The main problem with Rahul Gandhi is that he is not seen as competent and does not have a political and administrative track record. To be sure, he may well be competent, but voters don’t know it and haven’t seen it. Take the last three prime ministers — Atal Bihari Vajpayee had been a parliamentarian for four decades, a foreign minister, leader of the Opposition, and party leader; Manmohan Singh lacked a mass base but had earned his spurs as a veteran technocrat turned finance minister turned leader of Opposition in the upper house and party functionary; Narendra Modi had been a Rashtriya Swayamsevak pracharak for 15 years (and irrespective of what one thinks about that role, it is hard grassroots work), a party organiser for over 13 years, and chief minister for 13 years.

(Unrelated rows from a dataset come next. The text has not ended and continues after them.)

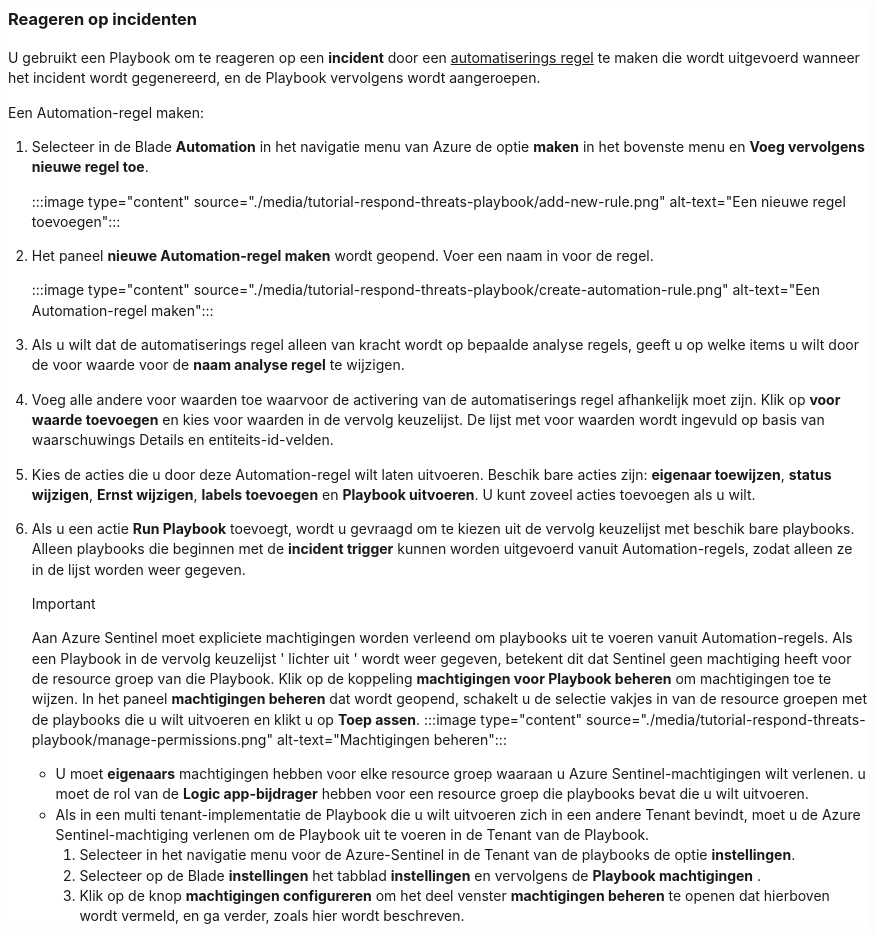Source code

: ### <a name="respond-to-incidents"></a>Reageren op incidenten

U gebruikt een Playbook om te reageren op een **incident** door een [automatiserings regel](automate-incident-handling-with-automation-rules.md) te maken die wordt uitgevoerd wanneer het incident wordt gegenereerd, en de Playbook vervolgens wordt aangeroepen.

Een Automation-regel maken:

1. Selecteer in de Blade **Automation** in het navigatie menu van Azure de optie **maken** in het bovenste menu en **Voeg vervolgens nieuwe regel toe**.

   :::image type="content" source="./media/tutorial-respond-threats-playbook/add-new-rule.png" alt-text="Een nieuwe regel toevoegen":::

1. Het paneel **nieuwe Automation-regel maken** wordt geopend. Voer een naam in voor de regel.

   :::image type="content" source="./media/tutorial-respond-threats-playbook/create-automation-rule.png" alt-text="Een Automation-regel maken":::

1. Als u wilt dat de automatiserings regel alleen van kracht wordt op bepaalde analyse regels, geeft u op welke items u wilt door de voor waarde voor de **naam analyse regel** te wijzigen.

1. Voeg alle andere voor waarden toe waarvoor de activering van de automatiserings regel afhankelijk moet zijn. Klik op **voor waarde toevoegen** en kies voor waarden in de vervolg keuzelijst. De lijst met voor waarden wordt ingevuld op basis van waarschuwings Details en entiteits-id-velden.

1. Kies de acties die u door deze Automation-regel wilt laten uitvoeren. Beschik bare acties zijn: **eigenaar toewijzen**, **status wijzigen**, **Ernst wijzigen**, **labels toevoegen** en **Playbook uitvoeren**. U kunt zoveel acties toevoegen als u wilt.

1. Als u een actie **Run Playbook** toevoegt, wordt u gevraagd om te kiezen uit de vervolg keuzelijst met beschik bare playbooks. Alleen playbooks die beginnen met de **incident trigger** kunnen worden uitgevoerd vanuit Automation-regels, zodat alleen ze in de lijst worden weer gegeven.

    > [!IMPORTANT]
    > Aan Azure Sentinel moet expliciete machtigingen worden verleend om playbooks uit te voeren vanuit Automation-regels. Als een Playbook in de vervolg keuzelijst ' lichter uit ' wordt weer gegeven, betekent dit dat Sentinel geen machtiging heeft voor de resource groep van die Playbook. Klik op de koppeling **machtigingen voor Playbook beheren** om machtigingen toe te wijzen.
    > In het paneel **machtigingen beheren** dat wordt geopend, schakelt u de selectie vakjes in van de resource groepen met de playbooks die u wilt uitvoeren en klikt u op **Toep assen**.
    > :::image type="content" source="./media/tutorial-respond-threats-playbook/manage-permissions.png" alt-text="Machtigingen beheren":::
    > - U moet **eigenaars** machtigingen hebben voor elke resource groep waaraan u Azure Sentinel-machtigingen wilt verlenen. u moet de rol van de **Logic app-bijdrager** hebben voor een resource groep die playbooks bevat die u wilt uitvoeren.
    > - Als in een multi tenant-implementatie de Playbook die u wilt uitvoeren zich in een andere Tenant bevindt, moet u de Azure Sentinel-machtiging verlenen om de Playbook uit te voeren in de Tenant van de Playbook.
    >    1. Selecteer in het navigatie menu voor de Azure-Sentinel in de Tenant van de playbooks de optie **instellingen**.
    >    1. Selecteer op de Blade **instellingen** het tabblad **instellingen** en vervolgens de **Playbook machtigingen** .
    >    1. Klik op de knop **machtigingen configureren** om het deel venster **machtigingen beheren** te openen dat hierboven wordt vermeld, en ga verder, zoals hier wordt beschreven.
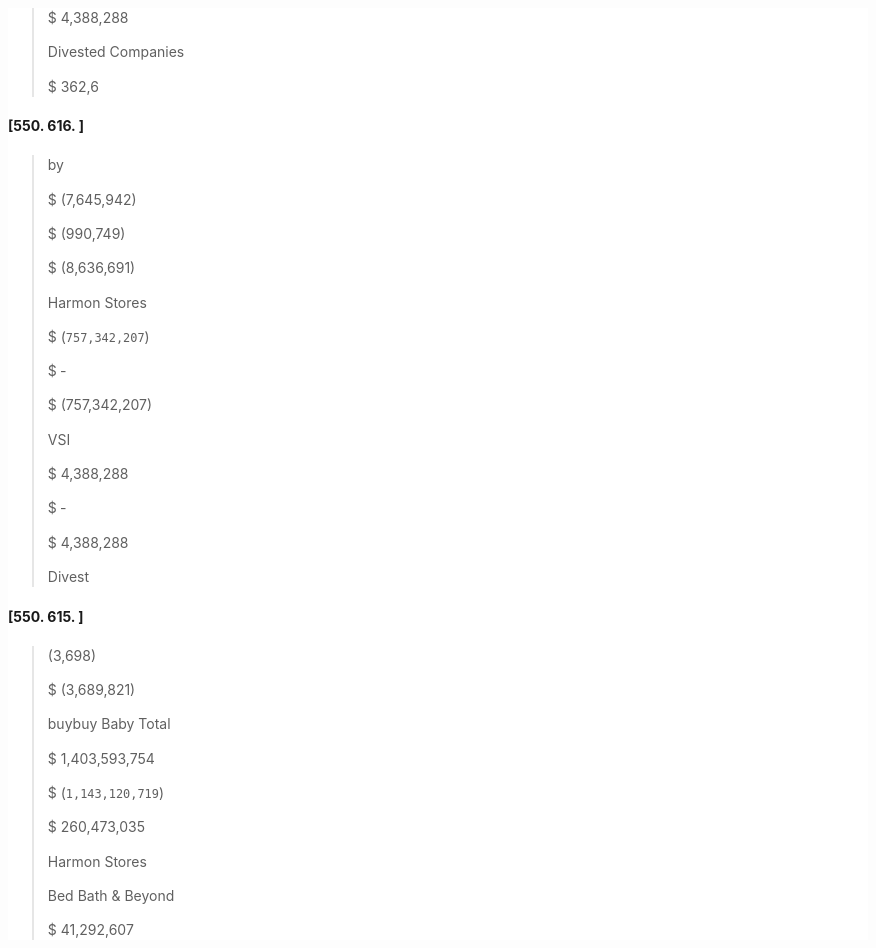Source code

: > \$ 4,388,288
> 
> Divested Companies
> 
> \$ 362,6

#### [550. 616. ]
> by
> 
> \$ \(7,645,942\)
> 
> \$ \(990,749\)
> 
> \$ \(8,636,691\)
> 
> Harmon Stores
> 
> \$ \(`757,342,207`\)
> 
> \$ ‐
> 
> \$ \(757,342,207\)
> 
> VSI
> 
> \$ 4,388,288
> 
> \$ ‐
> 
> \$ 4,388,288
> 
> Divest

#### [550. 615. ]
> \(3,698\)
> 
> \$ \(3,689,821\)
> 
> buybuy Baby Total
> 
> \$ 1,403,593,754 
> 
> \$ \(`1,143,120,719`\)
> 
> \$ 260,473,035
> 
> Harmon Stores
> 
> Bed Bath & Beyond
> 
> \$ 41,292,607
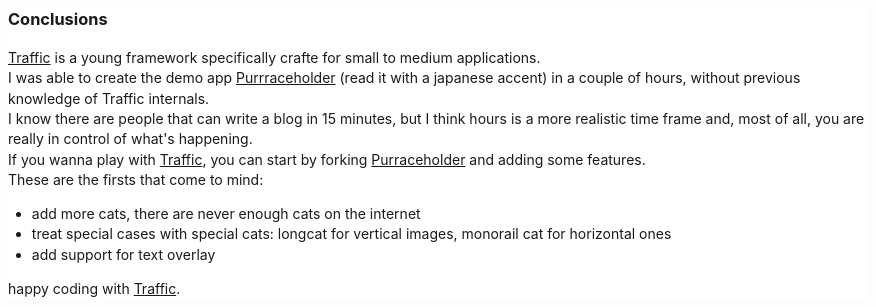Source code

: ### Conclusions

[Traffic][5] is a young framework specifically crafte for small to medium applications.  
I was able to create the demo app [Purrraceholder][7] (read it with a japanese accent) in a couple of hours, without previous knowledge of Traffic internals.  
I know there are people that can write a blog in 15 minutes, but I think hours is a more realistic time frame and, most of all, you are really in control of what's happening.  
If you wanna play with [Traffic][5], you can start by forking [Purraceholder][7] and adding some features.   
These are the firsts that come to mind:  

- add more cats, there are never enough cats on the internet
- treat special cases with special cats: longcat for vertical images, monorail cat for horizontal ones
- add support for text overlay

happy coding with [Traffic][5].



[1]: http://gravityblast.com/
[2]: http://www.samanthajohn.com/post/17643298219/dont-learn-rails
[3]: http://www.sinatrarb.com
[4]: http://flask.pocoo.org/docs/foreword/#what-does-micro-mean
[5]: https://github.com/pilu/traffic/
[6]: http://placehold.it/
[7]: https://github.com/wstucco/purrraceholder
[8]: http://golang.org/pkg/html/template/
[9]: https://github.com/pilu/traffic/blob/master/examples/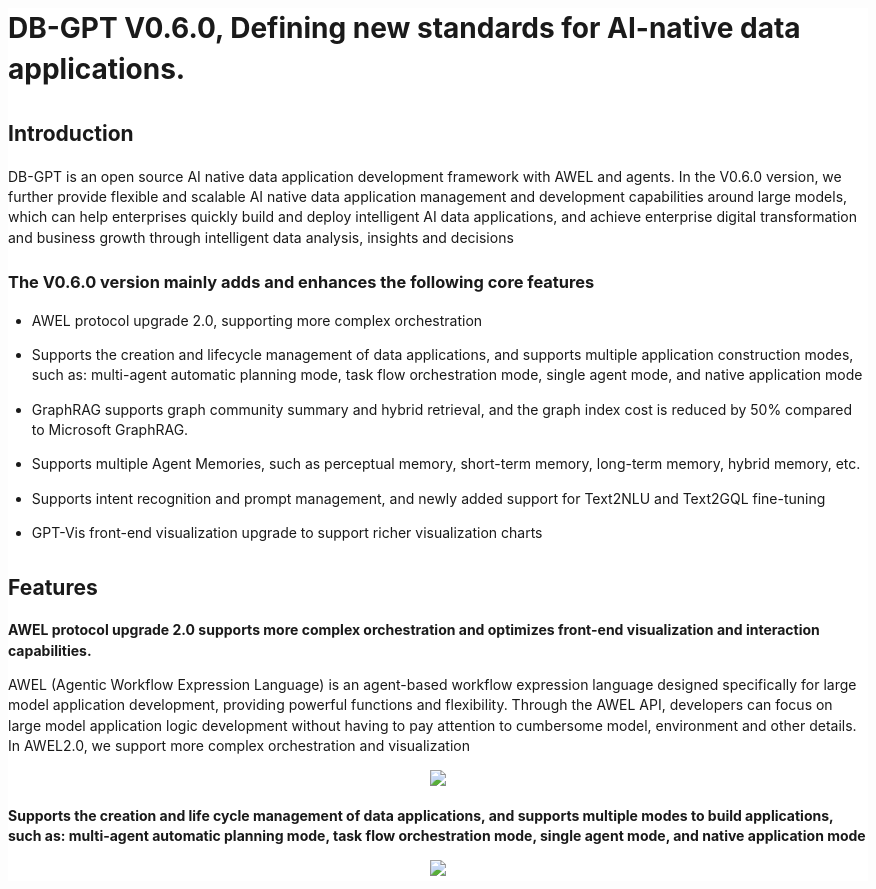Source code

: # DB-GPT V0.6.0, Defining new standards for AI-native data applications.

## Introduction

DB-GPT is an open source AI native data application development framework with AWEL and agents. In the V0.6.0 version, we further provide flexible and scalable AI native data application management and development capabilities around large models, which can help enterprises quickly build and deploy intelligent AI data applications, and achieve enterprise digital transformation and business growth through intelligent data analysis, insights and decisions


### The V0.6.0 version mainly adds and enhances the following core features

- AWEL protocol upgrade 2.0, supporting more complex orchestration

- Supports the creation and lifecycle management of data applications, and supports multiple application construction modes, such as: multi-agent automatic planning mode, task flow orchestration mode, single agent mode, and native application mode

- GraphRAG supports graph community summary and hybrid retrieval, and the graph index cost is reduced by 50% compared to Microsoft GraphRAG.

- Supports multiple Agent Memories, such as perceptual memory, short-term memory, long-term memory, hybrid memory, etc.

- Supports intent recognition and prompt management, and newly added support for Text2NLU and Text2GQL fine-tuning

- GPT-Vis front-end visualization upgrade to support richer visualization charts

## Features

**AWEL protocol upgrade 2.0 supports more complex orchestration and optimizes front-end visualization and interaction capabilities.**

AWEL (Agentic Workflow Expression Language) is an agent-based workflow expression language designed specifically for large model application development, providing powerful functions and flexibility. Through the AWEL API, developers can focus on large model application logic development without having to pay attention to cumbersome model, environment and other details. In AWEL2.0, we support more complex orchestration and visualization


<p align="center">
  <img src={'/img/app/agent_prompt_awel_v0.6.jpg'} width="800px" />
</p>

**Supports the creation and life cycle management of data applications, and supports multiple modes to build applications, such as: multi-agent automatic planning mode, task flow orchestration mode, single agent mode, and native application mode**

<p align="center">
  <img src={'/img/app/app_manage_mode_v0.6.jpg'} width="800px" />
</p>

Rahul Gandhi hasn’t led his party to electoral success. He hasn’t been a minister. His parliamentary record is patchy at best. How are voters supposed to know he can lead? Add to this his perceived inconsistency, in terms of commitment to the hard grind of politics, which appears to stem from his ambivalent relationship with power. Yes, Gandhi has made sensible suggestions on Covid-19, but his appeal outside the core Congress vote-base remains limited. And so, while he remains the Opposition’s most prominent face, he faces obstacles in winning across-the-board acceptability of his party, possible allies, and then Indian citizens.
On the other hand, the problem with regional leaders is that they are confined to their geographical pockets; that they are still too closely associated with their caste, regional or ethnic identity; that replicating state-level successes at the national level is difficult for any of them; and most of them lack urban and middle-class support. In addition, any leader who begins harbouring ambitions is undercut by all others — both from the Congress and other regional forces. And the BJP is only too glad to adroitly exploit these internal contradictions.
Given these difficulties, the Opposition has understandably chosen to focus on messaging and coordination, and left the most difficult question of leadership till later. But later will be too late.
To take on Narendra Modi in 2024, India’s Opposition needs to agree on its leader, one leader, in 2021.